Rhodan ließ die Hand von der Waffe. Vermutlich hatte Sichu ähnliche Überlegungen angestellt, denn sie beherrschte sich ebenfalls.

Die beiden Maahks kamen wieder aus dem Gleiter. Einer steuerte eine Antigravtrage mit Caysey. Der andere ging daneben her und überwachte die Atlanterin.
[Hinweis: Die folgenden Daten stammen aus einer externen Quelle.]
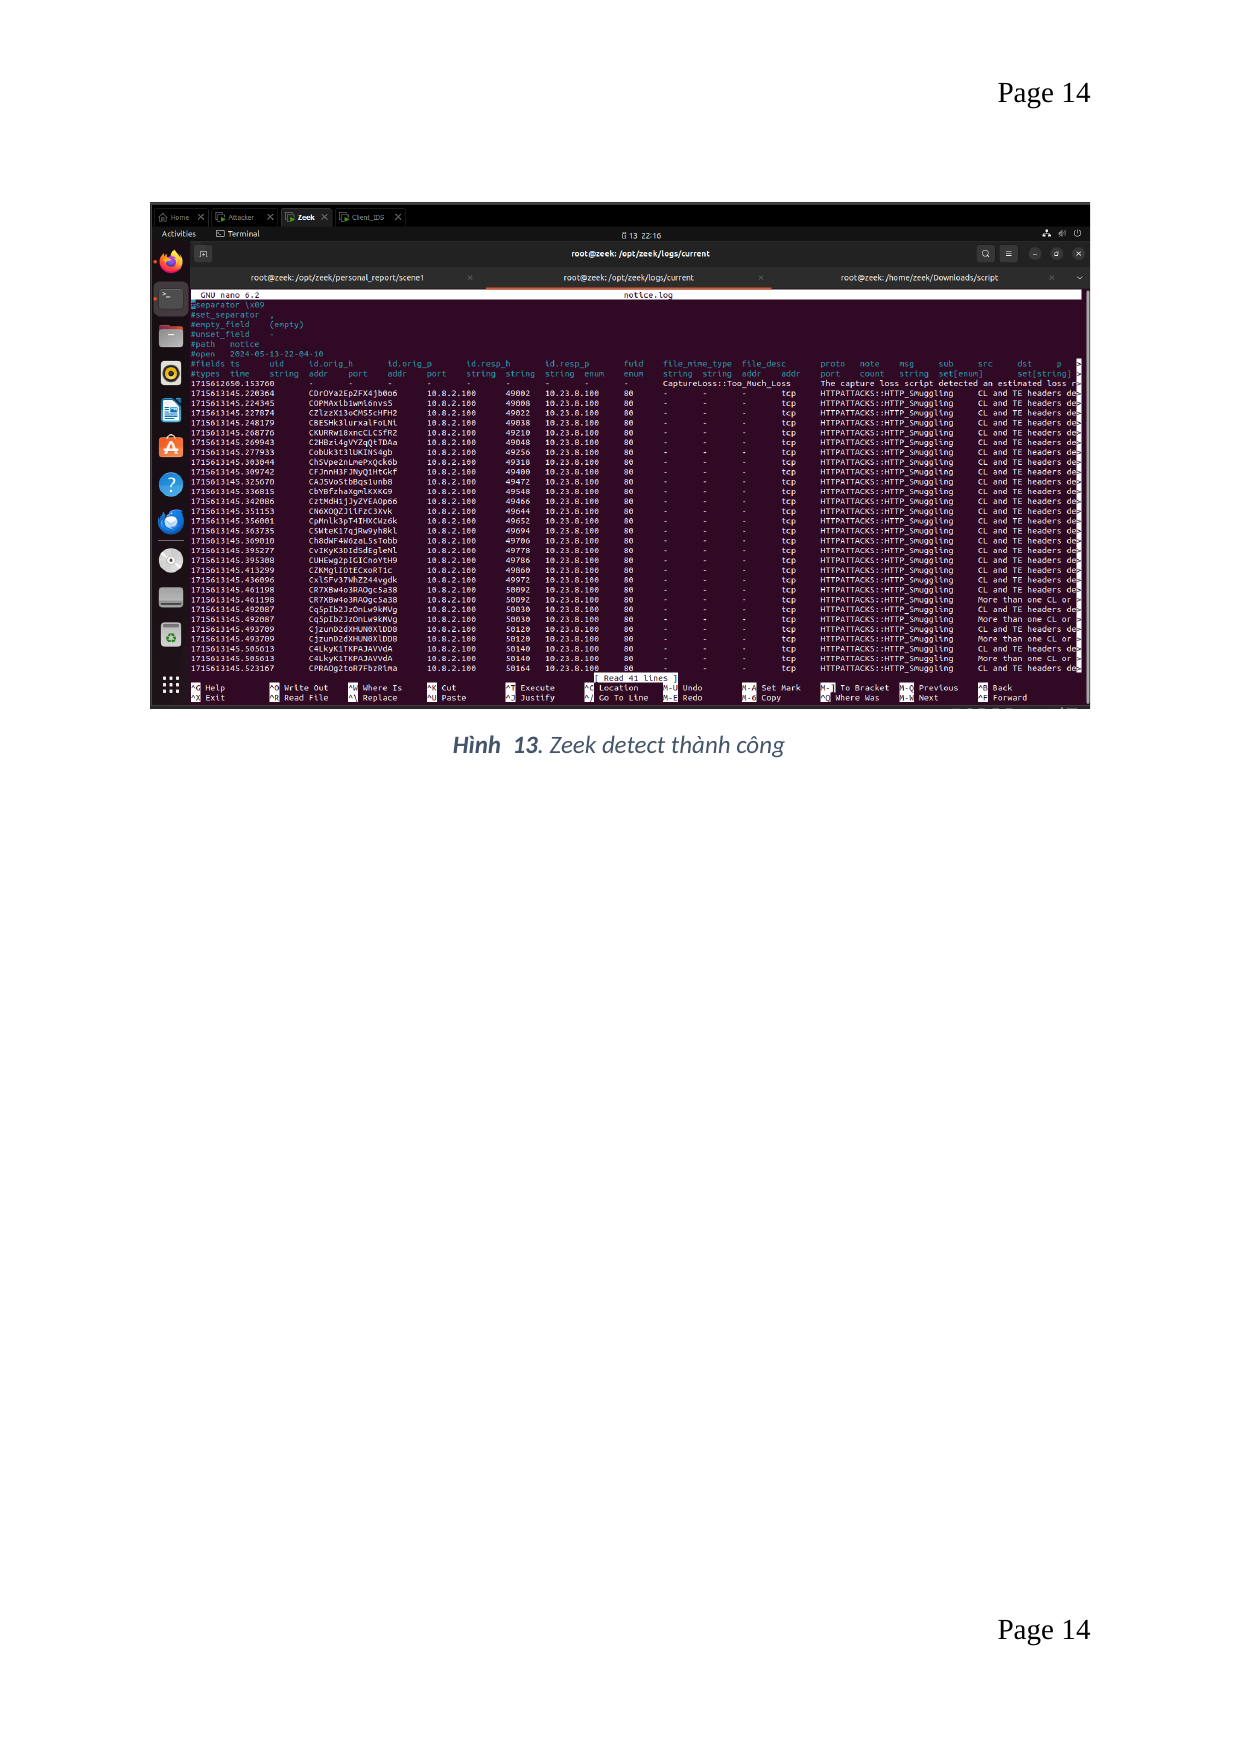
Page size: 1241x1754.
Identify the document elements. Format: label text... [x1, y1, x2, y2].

picture [150, 202, 1091, 709]
text Hình 13. Zeek detect thành công [150, 729, 1090, 760]
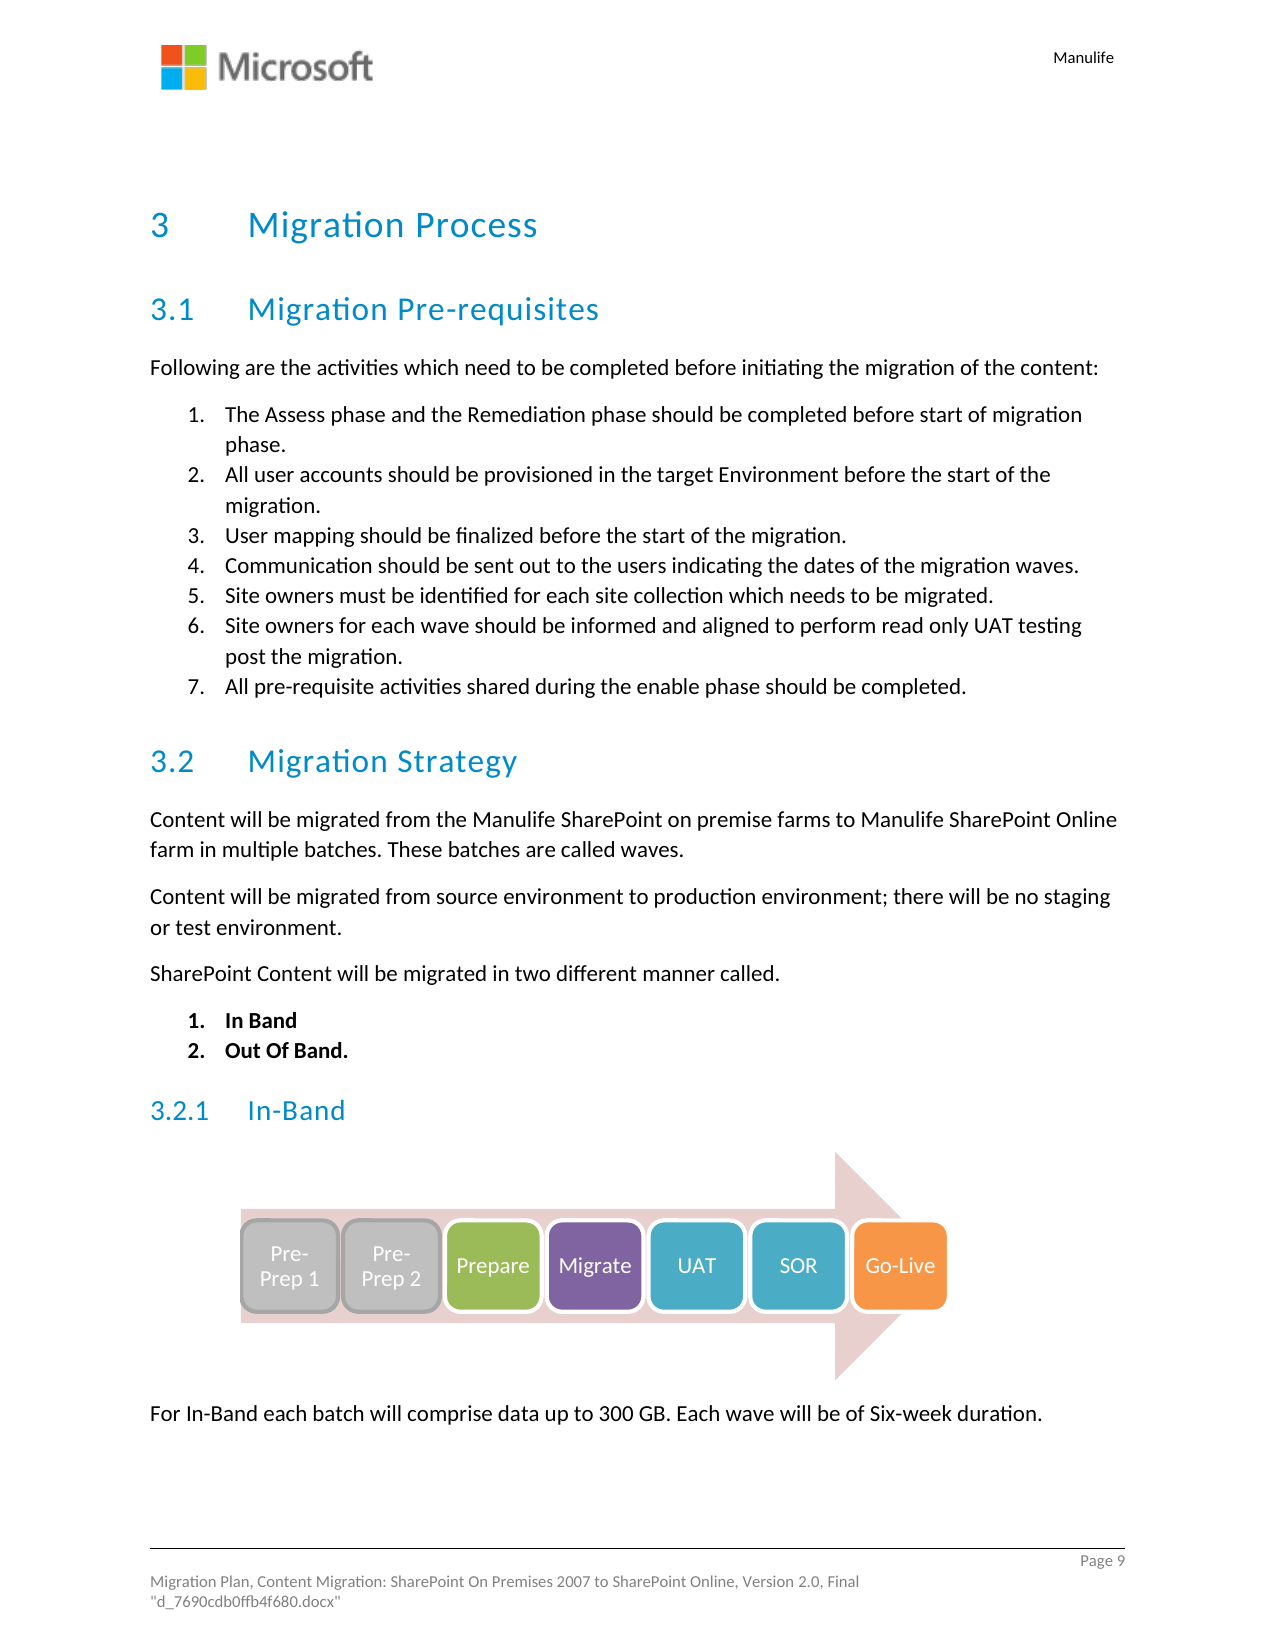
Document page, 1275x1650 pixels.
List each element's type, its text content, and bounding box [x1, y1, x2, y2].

text Following are the activities which need to be completed before initiating the migration of the content: [150, 353, 1125, 381]
text Content will be migrated from the Manulife SharePoint on premise farms to Manulife SharePoint Online farm in multiple batches. These batches are called waves. [150, 805, 1125, 864]
subtitle Migration Process [150, 187, 1125, 250]
list Site owners for each wave should be informed and aligned to perform read only UAT testing post the migration. [187, 612, 1125, 670]
text Content will be migrated from source environment to production environment; there will be no staging or test environment. [150, 882, 1125, 941]
list Out Of Band. [187, 1037, 1125, 1065]
text For In-Band each batch will comprise data up to 300 GB. Each wave will be of Six-week duration. [150, 1399, 1125, 1427]
list The Assess phase and the Remediation phase should be completed before start of migration phase. [187, 400, 1125, 458]
subtitle Migration Strategy [150, 740, 1125, 780]
picture [161, 45, 374, 91]
list User mapping should be finalized before the start of the migration. [187, 521, 1125, 549]
text SharePoint Content will be migrated in two different manner called. [150, 959, 1125, 988]
subtitle Migration Pre-requisites [150, 287, 1125, 328]
list All user accounts should be provisioned in the target Environment before the start of the migration. [187, 461, 1125, 519]
subtitle In-Band [150, 1092, 1125, 1127]
list Communication should be sent out to the users indicating the dates of the migration waves. [187, 551, 1125, 579]
list In Band [187, 1006, 1125, 1034]
list All pre-requisite activities shared during the enable phase should be completed. [187, 672, 1125, 700]
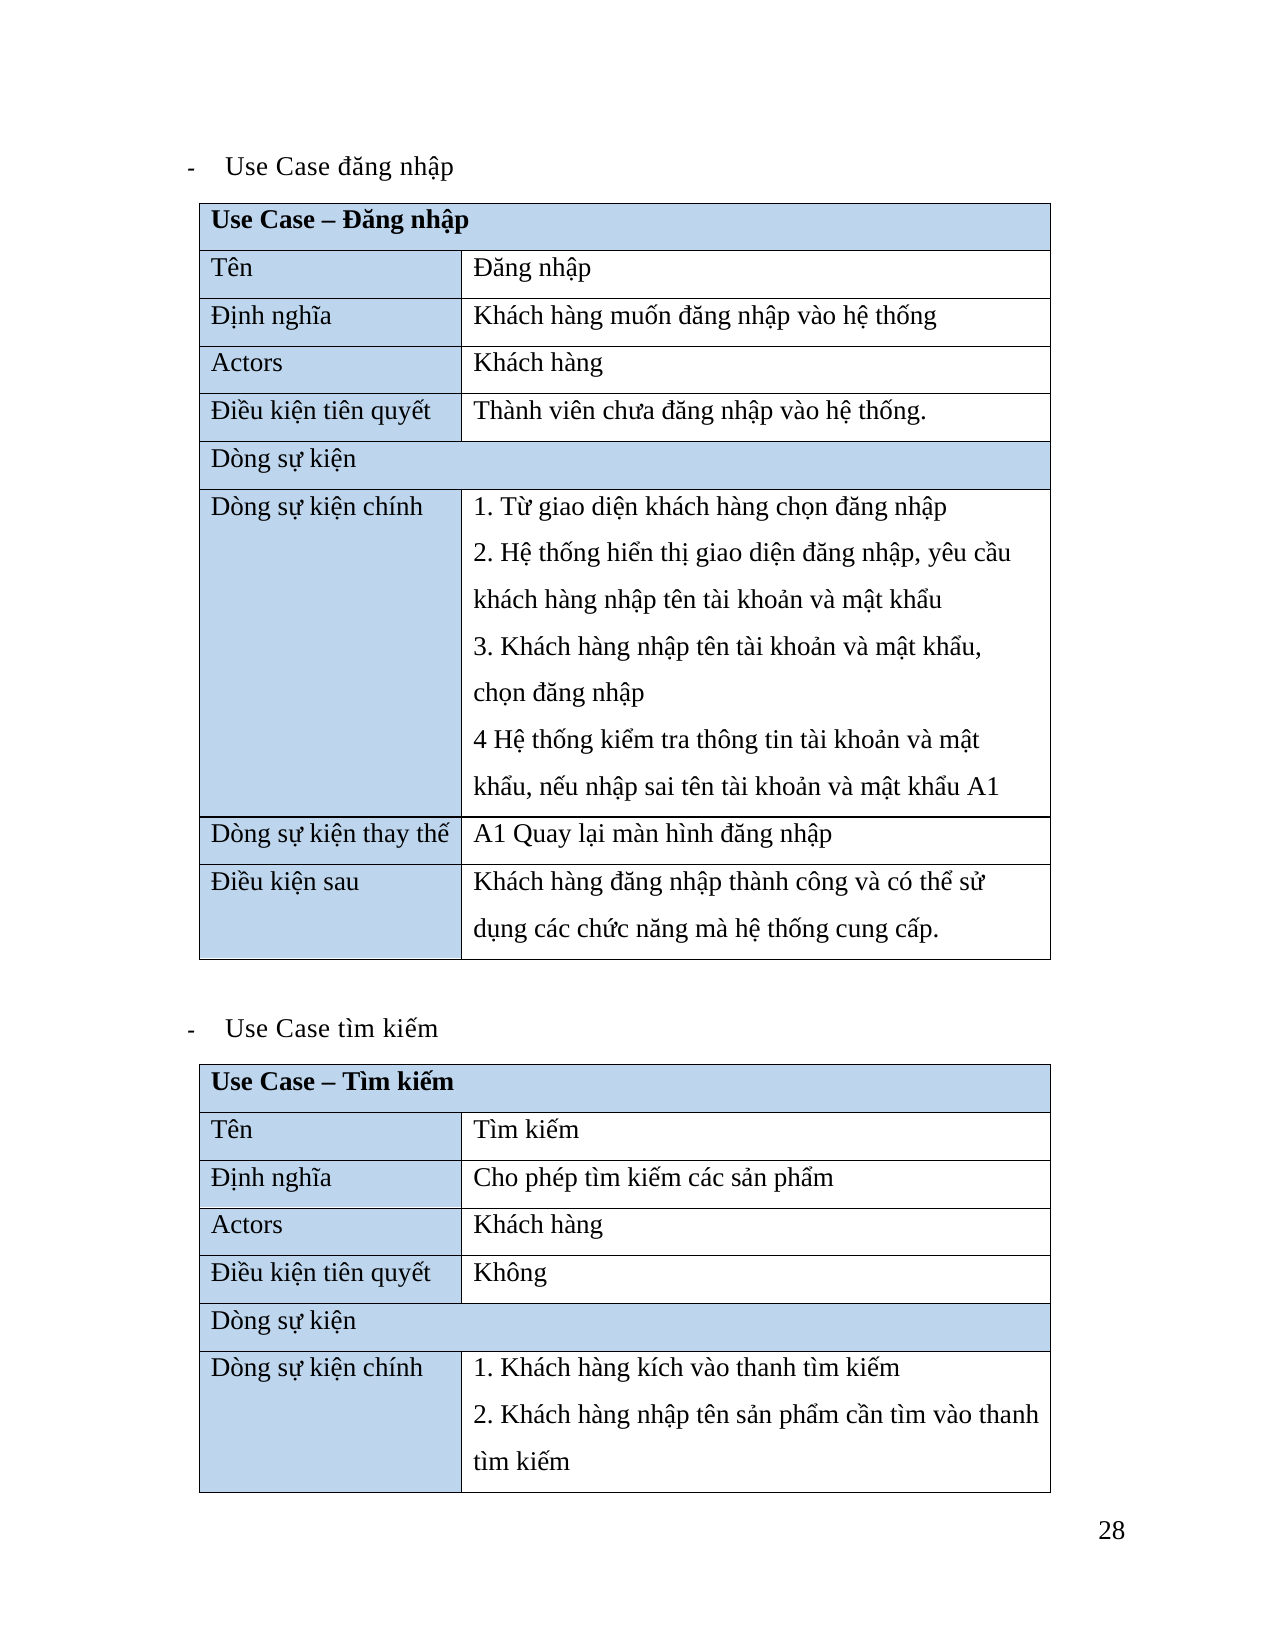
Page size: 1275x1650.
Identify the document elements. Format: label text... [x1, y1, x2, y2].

table_cell Actors [200, 1209, 461, 1255]
table_cell A1 Quay lại màn hình đăng nhập [462, 818, 1050, 864]
table_cell Định nghĩa [200, 1161, 461, 1207]
table_cell Dòng sự kiện chính [200, 490, 461, 816]
table_cell Tìm kiếm [462, 1113, 1050, 1160]
table_cell Khách hàng muốn đăng nhập vào hệ thống [462, 299, 1050, 346]
table_cell Điều kiện tiên quyết [200, 394, 461, 441]
table_cell Đăng nhập [462, 251, 1050, 298]
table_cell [462, 1352, 1050, 1492]
table_cell 1. Từ giao diện khách hàng chọn đăng nhập 2. Hệ thống hiển thị giao diện đăng nhập, yêu cầu khách hàng nhập tên tài khoản và mật khẩu 3. Khách hàng nhập tên tài khoản và mật khẩu, chọn đăng nhập 4 Hệ thống kiểm tra thông tin tài khoản và mật khẩu, nếu nhập sai tên tài khoản và mật khẩu A1 [462, 490, 1050, 816]
table_cell Cho phép tìm kiếm các sản phẩm [462, 1161, 1050, 1207]
table_cell Khách hàng [462, 347, 1050, 393]
table_cell Dòng sự kiện thay thế [200, 818, 461, 864]
table_cell Khách hàng đăng nhập thành công và có thể sử dụng các chức năng mà hệ thống cung cấp. [462, 865, 1050, 958]
table_cell Điều kiện sau [200, 865, 461, 958]
table_cell Khách hàng [462, 1209, 1050, 1255]
list Use Case đăng nhập [187, 150, 1125, 181]
table_cell Dòng sự kiện [200, 1304, 1050, 1351]
table_cell Điều kiện tiên quyết [200, 1256, 461, 1303]
table_cell Dòng sự kiện [200, 442, 1050, 489]
table_header Use Case – Tìm kiếm [200, 1065, 1050, 1112]
list Use Case tìm kiếm [187, 1012, 1125, 1043]
table_cell Không [462, 1256, 1050, 1303]
table_cell Định nghĩa [200, 299, 461, 346]
table_cell Dòng sự kiện chính [200, 1352, 461, 1492]
table_cell Thành viên chưa đăng nhập vào hệ thống. [462, 394, 1050, 441]
table_cell Tên [200, 1113, 461, 1160]
table_header Use Case – Đăng nhập [200, 204, 1050, 250]
table_cell Actors [200, 347, 461, 393]
table_cell Tên [200, 251, 461, 298]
Die Gruppe durchschritt das Tor in der Mauer, überquerte den Hof und verschwand in dem Turm mit der Spiralrampe.

»Entwaffnen!«, sagte einer der Maahks, die Rhodan und Sichu in Schach hielten.

Von mehreren Waffen bedroht, blieb ihnen nichts anderes übrig, als sich die Waffen abnehmen zu lassen. Die Maahks führten sie ab.